Bredesen shot back: “The difference between us is that I clearly see my job as trying to represent Tennessee, and she’s made no secret of the fact that she’s going there to support Trump’s agenda.”

Blackburn is seeking to nationalize the race and focus on advancing Trump’s agenda on immigration and the Supreme Court, portraying Bredesen as a reliable Democratic vote. Bredesen says his record belies that claim. He’s seeking to localize the race and highlight the sales tax holiday he enacted as governor, and other matters important to Tennessee voters — such as Asian Carp, an unwelcome species that is damaging its fishing industry.

Senate Balance

Corker, who calls Bredesen a friend and recently praised him as a good governor, said in an interview he’s supporting Blackburn because “a lot of people in Tennessee will be looking at the balance of the Senate, and I know that’ll be a driving force for a lot of people.”

Colorado Senator Cory Gardner, who chairs the GOP’s Senate election arm, said, “Chuck Schumer says the way to his majority is through Tennessee, and I have no reason to doubt that if he were to win Tennessee, he may very well be on his way to the majority.”

Tennessee is uniquely positioned to decide which party controls the chamber in January. Democrats need a net gain of two seats, and they have good chances in Nevada and Arizona. But with 10 Democrats facing re-election in states won by Trump -- five of them by double-digits -- holding all their seats would be akin to drawing a straight flush. That’s where Tennessee comes in. It’s the wild card in the deck.

But if the hopes and dreams Democrats have of retaking the Senate rest on Bredesen’s shoulders, he’s not having any of it.

“I expect to be in the minority,” Bredesen said. “The number of things that’ve got to fall into place perfectly to get a majority this time around -- it seems to me pretty unlikely. I just don’t see it happening.”

Bredesen said the national Democratic Party has lost its message of economic opportunity and should be more “respectful to a broad range of cultures,” including pro-gun voters in rural America. He likes parts of Obamacare (the coverage expansion) but dislikes others (“we just doubled down on a 50-year-old model”). He likes parts of the GOP tax law (the middle class breaks) and dislikes parts of it (the benefits for the wealthy and the higher deficits). But he declined to say how he’d have voted on either law. He says he’s “very open to” what Republicans call Tax Reform 2.0, which is centered on making the individual breaks permanent.

Bredesen declined to offer an opinion on Supreme Court Justice Neil Gorsuch and said he’ll be open-minded about Trump nominee Brett Kavanaugh until after his hearing; he mourns the days when Antonin Scalia and Ruth Bader Ginsburg could be confirmed unanimously.
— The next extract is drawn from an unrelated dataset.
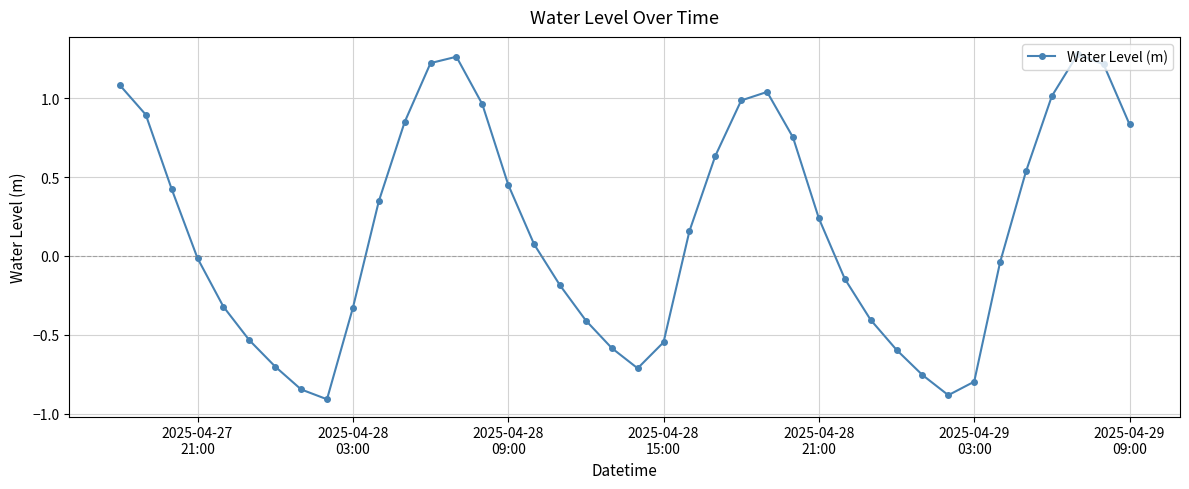

What is the value of the 7th point from the left?

-0.7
He praised Trump for attempting diplomacy with North Korea but said he’s “completely wrong” in his pursuit of tariffs, which are provoking retaliatory measures that threaten to harm Tennessee’s farmers and auto sector.
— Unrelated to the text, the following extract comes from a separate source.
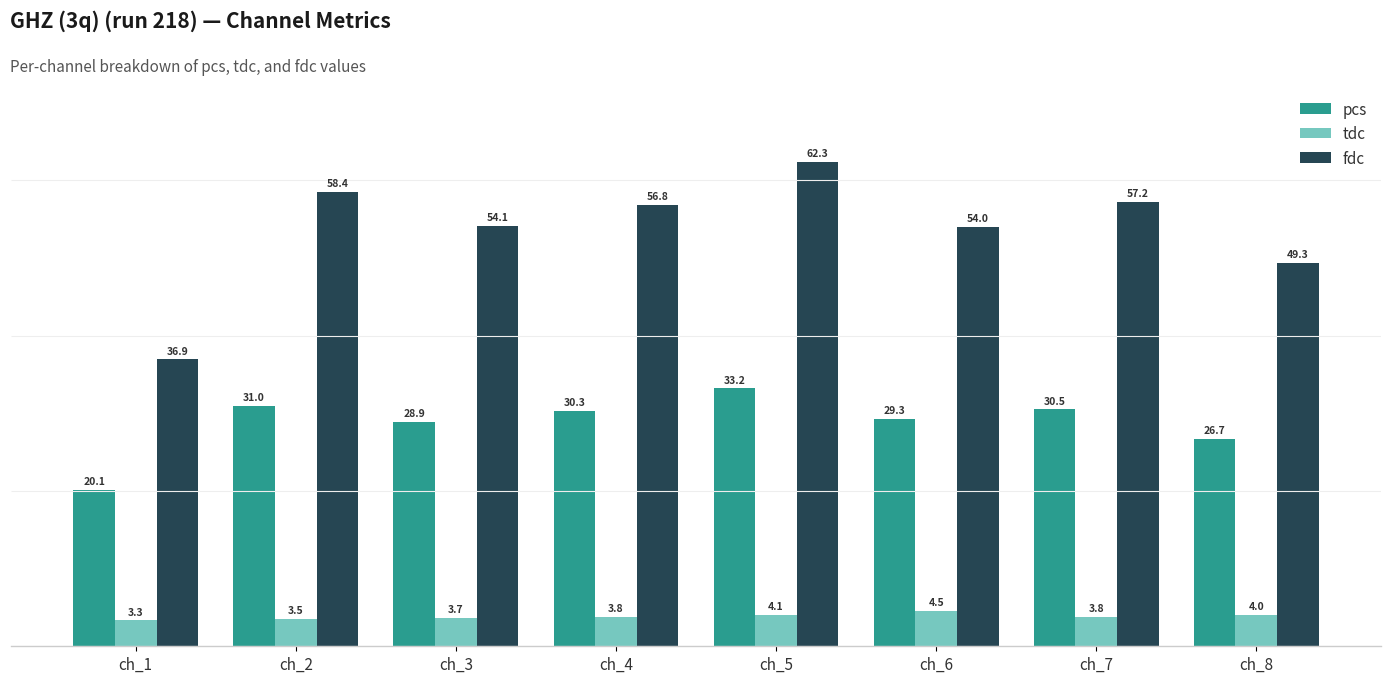

True or false: tdc has a value of 5.8 at ch_2.

False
The brewing trade war is a rare national issue that has put Bredesen on offense. He said Trump ought to “reverse course” on his tariffs and endorsed Corker’s legislation to require a president to gain congressional approval before imposing tariffs. The White House doesn’t support that bill -- and neither does Blackburn. But in an indication of the fine line she’s trying to walk, the congresswoman said the “tariffs are a very bad deal” and is “very concerned” they’ll adversely impact her state.
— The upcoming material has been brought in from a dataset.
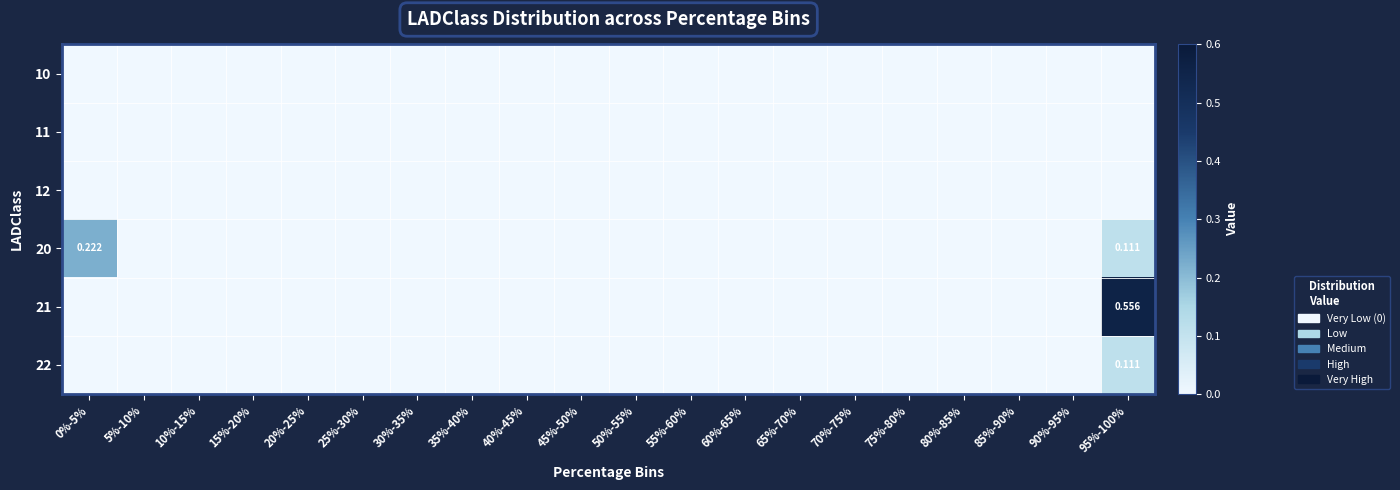

Where is 10 nearest to the value 0?

0%-5%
“I’m staying in regular contact with the White House” to protect Tennessee jobs, she said.

Bredesen punched back at some ideas that have proliferated in the progressive wing of his party. He said abolishing Immigration and Custom Enforcement is “a really stupid idea,” and warned that a federal jobs guarantee could be the “biggest bureaucratic mess in America.” He said Medicare for all and free college are a “talking point” that don’t mean much without a fleshed-out proposal.

And that’s not all that he thinks Democrats are doing wrong.

“When you listen to the national party, it’s like everybody who wants to have a gun must be wearing a t-shirt standing on the steps of a porch with a yellow dog hound. It was not like that at all,” Bredesen said. “People who are in places like this take offense to that and I think it’s a party that is not being sensitive to things that are important to them.”